Description Christian Werner 2006-06-07 00:37:56 UTC
Most recent kernel where this bug did not occur: UNKNOWN

Distribution: any

Hardware Environment: x86

Software Environment: n/a

Problem Description: kernel oopses or crashes can occur in the
n_r3964 line discipline when kmalloc(..GFP_KERNEL..) is invoked
in code paths which run in interrupt contexts. I suspect two
places of kmalloc where GFP_KERNEL should be replaced by GFP_ATOMIC:

1. function on_receive_block after the
   comment "/* prepare struct r3964_block_header */"
2. function add_msg after the label "queue_the_message"

Steps to reproduce: contact chw@ch-werner.de for test prog.
Comment 1 Christian Werner 2006-06-07 01:51:40 UTC
Created attachment 8269 [details]
n_r3964, use GPF_ATOMIC in some kmalloc()s
Comment 2 Andrew Morton 2006-06-08 23:30:01 UTC
Does that patch fix everything up?

If so, then would I be correct in believing that the "oopses" were in
fact "sleeping function called from invalid context" warnings?

Thanks.
Comment 3 Andrew Morton 2006-06-08 23:38:06 UTC
Well I don't understand the on_receive_block() change - as far as I can
tell GFP_KERNEL is legal there.  At least, when the caller is from tty_io.c

It would really help to understand this problem if we could see the dmesg
output showing the call stack up to these two sites, please.
Comment 4 Christian Werner 2006-06-08 23:49:28 UTC
Created attachment 8277 [details]
2 oopses from /var/log/messages

These oopses occured on FC5 2.6.16-1.2122_FC5 i686
when two serial lines with n_r3964 where run against
each other using a null modem cable some seconds
after breaking the serial connection.
Comment 5 Andrew Morton 2006-06-08 23:57:24 UTC
OK, thanks.  add_msg() is called from timer handler.

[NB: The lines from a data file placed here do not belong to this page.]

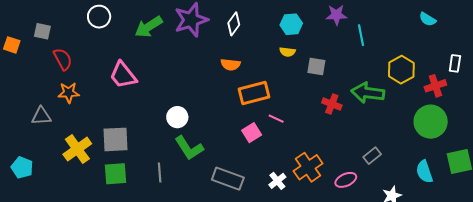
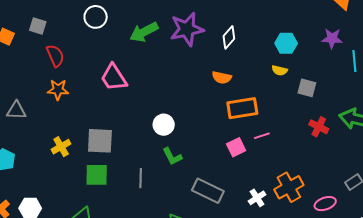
gray triangle: (41, 116) -> (16, 110), moved
pink line: (276, 119) -> (262, 136), turned -49
green L-shape: (189, 148) -> (172, 156), size x0.7
yellow cross: (77, 149) -> (61, 147), size x0.7

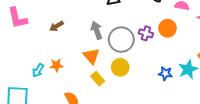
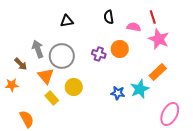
brown arrow: (57, 26) -> (21, 64), moved, turned -104
gray arrow: (97, 30) -> (38, 49), moved
gray circle: (121, 40) -> (62, 56), moved

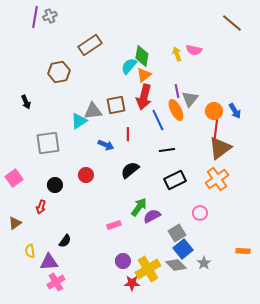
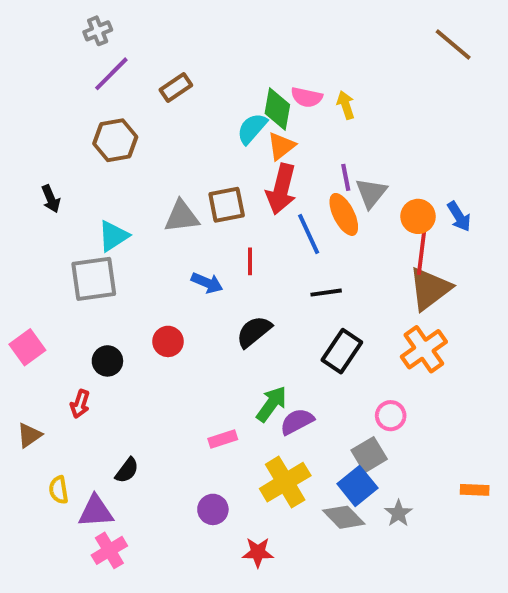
purple line: (35, 17) -> (111, 74), moved, turned 35
brown rectangle: (90, 45) -> (176, 87), size x0.7
pink semicircle: (194, 50) -> (307, 97), moved
cyan triangle: (79, 121) -> (113, 236), moved
black rectangle: (175, 180) -> (342, 351), turned -30
gray square: (177, 233) -> (369, 455), moved
purple circle: (123, 261) -> (213, 509), moved
yellow cross: (148, 269) -> (285, 482), moved

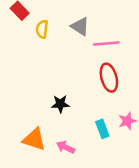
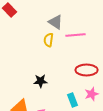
yellow semicircle: (42, 29) -> (49, 40), moved
red ellipse: (109, 78) -> (87, 70), moved, turned -75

But what about on_receive_block()?
Comment 6 David Woodhouse 2006-06-09 03:37:48 UTC
I think the one in on_receive_block() shouldn't be necessary. Even with
tty->low_latency set, we should never end up here in a context where we can't
sleep... I think. 

The other change (in add_msg()) means that we're allocating with GFP_ATOMIC even
in the _common_ case, for received data packets. 

Which is worse? Using GFP_ATOMIC when we don't need to, or something ugly like
this...

      pMsg = kmalloc(sizeof(struct r3964_message),
                     (arg==R3964_MSG_DATA)?GFP_KERNEL:GFP_ATOMIC);

Comment 7 Andrew Morton 2006-06-09 03:43:25 UTC
GFP_ATOMIC is unreliable.  Given a choice between ugly and unreliable
I guess we get ugly.

Comment 8 David Woodhouse 2006-06-09 03:57:54 UTC
Created attachment 8279 [details]
Patch to use GFP_ATOMIC conditionally

Agreed. Let's do it like this then.

Christian, please could you confirm that this also fixes the problem? And that
you've never actually seen the problem occur in on_receive_block()?
Comment 9 Christian Werner 2006-06-09 14:13:29 UTC
The attachment (id=8279) cured my problem.
Tested with two pl2303 USB-serial converters
against each other, ran for 30 minutes with
null modem plugged and sometimes unplugged.
No further oopses were observed.
Comment 10 David Woodhouse 2006-06-09 15:05:05 UTC
Thanks for the confirmation.